Bloomberg News - Gold Declines a Third Day as Equity Rebound Weakens Haven Appeal

Gold fell for a third day as a recovery in equities markets diminished the appeal of the metal as a haven and Goldman Sachs Group Inc. said the rally to a one-year high last week wasn’t justified.
Bullion for immediate delivery slid as much as 1.5 percent to $1,191.02 an ounce and traded at $1,196.57 at 3:59 p.m. in Singapore, according to Bloomberg generic pricing. The metal surged to $1,263.48 on Feb. 11, the highest level since February 2015. Shares of producers Newcrest Mining Ltd. and Zijin Mining Group Co. retreated.
Gold has pared its advance this year to 13 percent amid a rebound in Asian stocks, which is increasing risk appetite among investors after a flight to haven assets this year. Bullion markets may take comfort from European Central Bank President Mario Draghi’s comments Monday on his willingness to act should financial turmoil threaten price stability.

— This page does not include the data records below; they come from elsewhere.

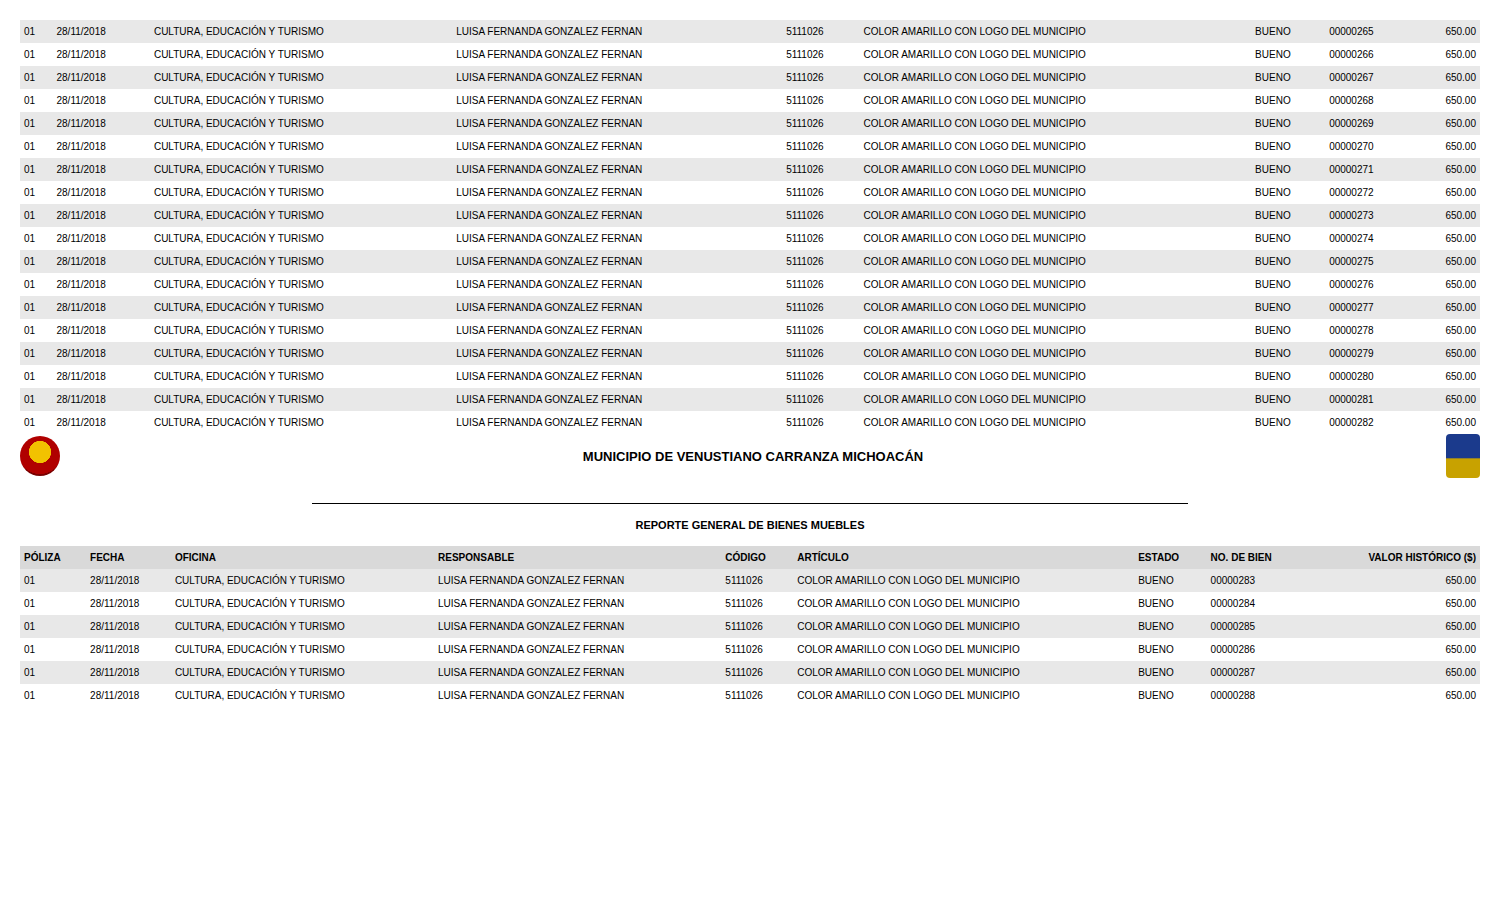| 01 | 28/11/2018 | CULTURA, EDUCACIÓN Y TURISMO | LUISA FERNANDA GONZALEZ FERNAN | 5111026 | COLOR AMARILLO CON LOGO DEL MUNICIPIO | BUENO | 00000265 | 650.00 |
| 01 | 28/11/2018 | CULTURA, EDUCACIÓN Y TURISMO | LUISA FERNANDA GONZALEZ FERNAN | 5111026 | COLOR AMARILLO CON LOGO DEL MUNICIPIO | BUENO | 00000266 | 650.00 |
| 01 | 28/11/2018 | CULTURA, EDUCACIÓN Y TURISMO | LUISA FERNANDA GONZALEZ FERNAN | 5111026 | COLOR AMARILLO CON LOGO DEL MUNICIPIO | BUENO | 00000267 | 650.00 |
| 01 | 28/11/2018 | CULTURA, EDUCACIÓN Y TURISMO | LUISA FERNANDA GONZALEZ FERNAN | 5111026 | COLOR AMARILLO CON LOGO DEL MUNICIPIO | BUENO | 00000268 | 650.00 |
| 01 | 28/11/2018 | CULTURA, EDUCACIÓN Y TURISMO | LUISA FERNANDA GONZALEZ FERNAN | 5111026 | COLOR AMARILLO CON LOGO DEL MUNICIPIO | BUENO | 00000269 | 650.00 |
| 01 | 28/11/2018 | CULTURA, EDUCACIÓN Y TURISMO | LUISA FERNANDA GONZALEZ FERNAN | 5111026 | COLOR AMARILLO CON LOGO DEL MUNICIPIO | BUENO | 00000270 | 650.00 |
| 01 | 28/11/2018 | CULTURA, EDUCACIÓN Y TURISMO | LUISA FERNANDA GONZALEZ FERNAN | 5111026 | COLOR AMARILLO CON LOGO DEL MUNICIPIO | BUENO | 00000271 | 650.00 |
| 01 | 28/11/2018 | CULTURA, EDUCACIÓN Y TURISMO | LUISA FERNANDA GONZALEZ FERNAN | 5111026 | COLOR AMARILLO CON LOGO DEL MUNICIPIO | BUENO | 00000272 | 650.00 |
| 01 | 28/11/2018 | CULTURA, EDUCACIÓN Y TURISMO | LUISA FERNANDA GONZALEZ FERNAN | 5111026 | COLOR AMARILLO CON LOGO DEL MUNICIPIO | BUENO | 00000273 | 650.00 |
| 01 | 28/11/2018 | CULTURA, EDUCACIÓN Y TURISMO | LUISA FERNANDA GONZALEZ FERNAN | 5111026 | COLOR AMARILLO CON LOGO DEL MUNICIPIO | BUENO | 00000274 | 650.00 |
| 01 | 28/11/2018 | CULTURA, EDUCACIÓN Y TURISMO | LUISA FERNANDA GONZALEZ FERNAN | 5111026 | COLOR AMARILLO CON LOGO DEL MUNICIPIO | BUENO | 00000275 | 650.00 |
| 01 | 28/11/2018 | CULTURA, EDUCACIÓN Y TURISMO | LUISA FERNANDA GONZALEZ FERNAN | 5111026 | COLOR AMARILLO CON LOGO DEL MUNICIPIO | BUENO | 00000276 | 650.00 |
| 01 | 28/11/2018 | CULTURA, EDUCACIÓN Y TURISMO | LUISA FERNANDA GONZALEZ FERNAN | 5111026 | COLOR AMARILLO CON LOGO DEL MUNICIPIO | BUENO | 00000277 | 650.00 |
| 01 | 28/11/2018 | CULTURA, EDUCACIÓN Y TURISMO | LUISA FERNANDA GONZALEZ FERNAN | 5111026 | COLOR AMARILLO CON LOGO DEL MUNICIPIO | BUENO | 00000278 | 650.00 |
| 01 | 28/11/2018 | CULTURA, EDUCACIÓN Y TURISMO | LUISA FERNANDA GONZALEZ FERNAN | 5111026 | COLOR AMARILLO CON LOGO DEL MUNICIPIO | BUENO | 00000279 | 650.00 |
| 01 | 28/11/2018 | CULTURA, EDUCACIÓN Y TURISMO | LUISA FERNANDA GONZALEZ FERNAN | 5111026 | COLOR AMARILLO CON LOGO DEL MUNICIPIO | BUENO | 00000280 | 650.00 |
| 01 | 28/11/2018 | CULTURA, EDUCACIÓN Y TURISMO | LUISA FERNANDA GONZALEZ FERNAN | 5111026 | COLOR AMARILLO CON LOGO DEL MUNICIPIO | BUENO | 00000281 | 650.00 |
| 01 | 28/11/2018 | CULTURA, EDUCACIÓN Y TURISMO | LUISA FERNANDA GONZALEZ FERNAN | 5111026 | COLOR AMARILLO CON LOGO DEL MUNICIPIO | BUENO | 00000282 | 650.00 |
MUNICIPIO DE VENUSTIANO CARRANZA MICHOACÁN
REPORTE GENERAL DE BIENES MUEBLES
| PÓLIZA | FECHA | OFICINA | RESPONSABLE | CÓDIGO | ARTÍCULO | ESTADO | NO. DE BIEN | VALOR HISTÓRICO ($) |
| --- | --- | --- | --- | --- | --- | --- | --- | --- |
| 01 | 28/11/2018 | CULTURA, EDUCACIÓN Y TURISMO | LUISA FERNANDA GONZALEZ FERNAN | 5111026 | COLOR AMARILLO CON LOGO DEL MUNICIPIO | BUENO | 00000283 | 650.00 |
| 01 | 28/11/2018 | CULTURA, EDUCACIÓN Y TURISMO | LUISA FERNANDA GONZALEZ FERNAN | 5111026 | COLOR AMARILLO CON LOGO DEL MUNICIPIO | BUENO | 00000284 | 650.00 |
| 01 | 28/11/2018 | CULTURA, EDUCACIÓN Y TURISMO | LUISA FERNANDA GONZALEZ FERNAN | 5111026 | COLOR AMARILLO CON LOGO DEL MUNICIPIO | BUENO | 00000285 | 650.00 |
| 01 | 28/11/2018 | CULTURA, EDUCACIÓN Y TURISMO | LUISA FERNANDA GONZALEZ FERNAN | 5111026 | COLOR AMARILLO CON LOGO DEL MUNICIPIO | BUENO | 00000286 | 650.00 |
| 01 | 28/11/2018 | CULTURA, EDUCACIÓN Y TURISMO | LUISA FERNANDA GONZALEZ FERNAN | 5111026 | COLOR AMARILLO CON LOGO DEL MUNICIPIO | BUENO | 00000287 | 650.00 |
| 01 | 28/11/2018 | CULTURA, EDUCACIÓN Y TURISMO | LUISA FERNANDA GONZALEZ FERNAN | 5111026 | COLOR AMARILLO CON LOGO DEL MUNICIPIO | BUENO | 00000288 | 650.00 |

Goldman Sachs recommended shorting the metal.

Stocks Rally

“The rally in equity markets has halted the upward move in gold for now,” said Jordan Eliseo, chief economist at Australian Bullion Co. in Sydney. The promise of more easing from the ECB and other developed market central banks will be supportive of bullion, though rallies in risk assets and the dollar will continue to exert downward pressure, he said in an e-mail.
The MSCI Asia Pacific Index rose 0.8 percent, extending a rally that lifted the regional equities gauge from the lowest level since 2012, as energy and financials shares climbed. The measure jumped 4.1 percent Monday, the biggest advance since September.
Gold prices will slump back to $1,100 an ounce in three months and $1,000 an ounce in 12 months, Goldman analysts including Jeffrey Currie and Max Layton wrote in a report received on Tuesday, reiterating targets in a note last week. It’s “time to sell the fear barometer,” the bank said.
Bullion of 99.99 percent purity declined 0.9 percent to 251.39 yuan a gram ($1,200.81 an ounce) on the Shanghai Gold Exchange. Spot silver fell as much as 1.3 percent to $15.1432 an ounce in London, platinum dropped 0.7 percent while palladium slid 0.6 percent.